Tarif Air Bandung Naik 20%, Berdampak pada Inflasi?
Kenaikan tarif air minum di Kota Bandung sebesar 20% pada Februari 2025 dikhawatirkan akan meningkatkan inflasi, terutama pada konsumsi rumah tangga, meskipun pemerintah daerah berencana melakukan evaluasi dampaknya.
Kenaikan Tarif Air PDAM Tirtawening Bandung Picu Kekhawatiran Inflasi
Kenaikan tarif air perpipaan di Kota Bandung sebesar 20 persen, efektif Februari 2025, menimbulkan kekhawatiran akan dampaknya terhadap inflasi. Keputusan Perusahaan Daerah Air Minum (PDAM) Tirtawening ini menjadi sorotan, terutama karena potensi peningkatan inflasi pada sektor konsumsi rumah tangga.
Kepala Badan Pusat Statistik (BPS) Jawa Barat, Darwis Sitorus, menyatakan bahwa kenaikan tarif air minum pasti akan berdampak pada inflasi konsumsi rumah tangga. Dampak ini, menurutnya, perlu dipertimbangkan dengan cermat oleh pemerintah. "Yang pasti akan inflasi dari sisi konsumsi rumah tangga. Nah ini yang harus diperhitungkan. Tapi saya kira pastinya kebijakan itu sudah dipertimbangkan dengan sangat baik," ujar Darwis dalam keterangannya di Bandung, Senin.
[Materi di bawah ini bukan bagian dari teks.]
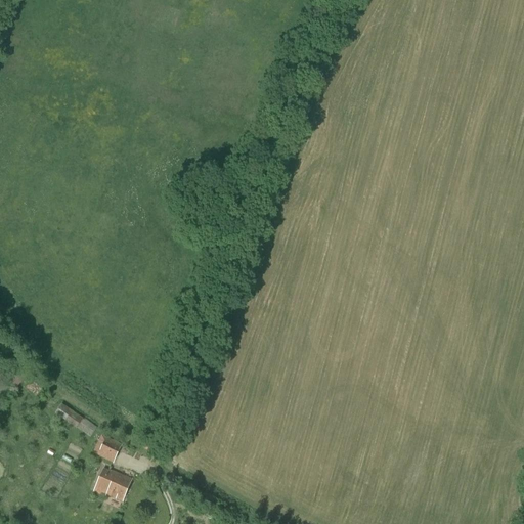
[(6,378),(17,388),(27,377),(15,367),(6,378)]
Dampak inflasi akibat kenaikan tarif air ini diproyeksikan akan berlangsung selama satu tahun penuh, mulai Februari 2025 hingga Februari 2026. Hal ini tentu menjadi perhatian serius bagi pemerintah daerah. "Kalau sudah diputuskan berarti mulai dari Februari 2025 sampai Februari tahun 2026, inflasi di tarif air ini akan terus. Ya mudah-mudahan sudah dipertimbangkan," tambahnya.
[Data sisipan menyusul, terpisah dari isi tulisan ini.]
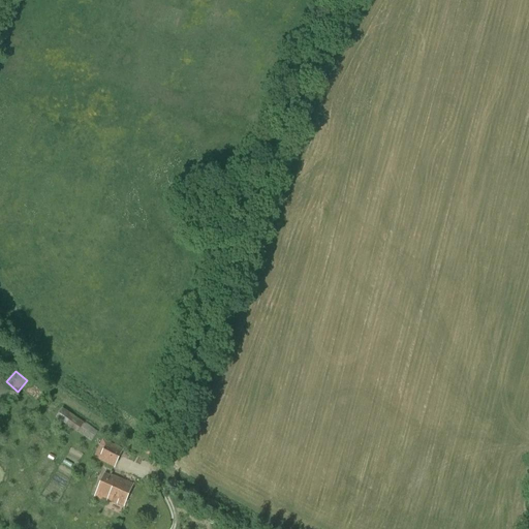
[(63,408),(55,418),(76,434),(84,423),(63,408)]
Tanggapan Pemerintah Provinsi Jawa Barat
Pemerintah Provinsi Jawa Barat (Jabar) melalui Sekretaris Daerah (Sekda) Herman Suryatman menyatakan penghormatan terhadap keputusan kenaikan tarif tersebut. Namun, pemerintah provinsi juga akan melakukan diskusi lebih lanjut dengan Pemerintah Kota (Pemkot) Bandung untuk membahas dampak ekonomi yang lebih luas. "Karena bagaimanapun juga kan tidak berdiri sendiri ya, kita juga harus memperhatikan ekonomi Jawa Barat lebih jauhnya ekonomi nasional," jelas Herman.
Pemerintah Jabar berencana untuk memonitor dampak kenaikan tarif ini secara berkala, harian, mingguan, hingga bulanan. Jika inflasi tetap terkendali, menurut Herman, tidak akan ada masalah. Namun, jika ditemukan hal-hal yang perlu dikoreksi, pemerintah akan memberikan feedback kepada Pemkot Bandung. Evaluasi ini melibatkan seluruh pemangku kebijakan, tidak hanya di Kota Bandung, tetapi juga di 27 kabupaten/kota di Jawa Barat.
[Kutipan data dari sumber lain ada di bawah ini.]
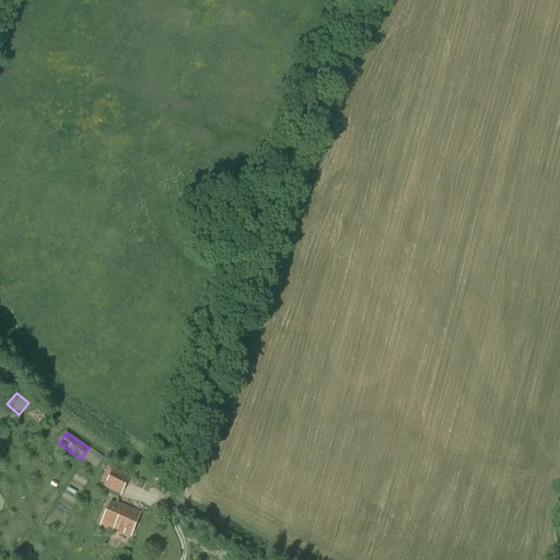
[(98,485),(120,496),(130,476),(108,465),(98,485)]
Pentingnya Peningkatan Layanan
Herman menekankan pentingnya peningkatan layanan air bersih seiring dengan kenaikan tarif. "Evaluasi itu, kata Herman, karena dirinya juga berharap jika nanti terjadi peningkatan tarif, harus ada peningkatan layanan juga yang progresif, bahkan ketika layanannya jauh lebih meningkat daripada tarif akan lebih baik. Karena peningkatan tarif jangan hanya dipandang dari satu aspek tapi harus menyeluruh termasuk tadi kepastian peningkatan layanan sekarang kami mau bertemu dengan wali kota dan kita akan diskusikan," tuturnya.
Ia berharap agar masyarakat mendapatkan manfaat yang sepadan dengan kenaikan tarif yang dibebankan. "Harus ada kepastian kalau rakyat menerima beban karena ada tambahan tarif tapi dalam waktu yang bersamaan masyarakat mendapatkan kemanfaatan dengan kecepatan dan kualitas pelayanan yang jauh lebih baik," tegas Herman.
Perlu diingat bahwa Jawa Barat mengalami deflasi 0,68 persen secara bulanan (month to month/mtm) pada Januari 2025. Oleh karena itu, stabilitas inflasi perlu dijaga agar tidak merugikan konsumen maupun produsen. Pemerintah memiliki tanggung jawab untuk menjaga keseimbangan ini.
Kesimpulannya, kenaikan tarif air di Kota Bandung berpotensi memicu inflasi, tetapi pemerintah daerah berkomitmen untuk memantau dampaknya dan memastikan peningkatan layanan air bersih bagi masyarakat.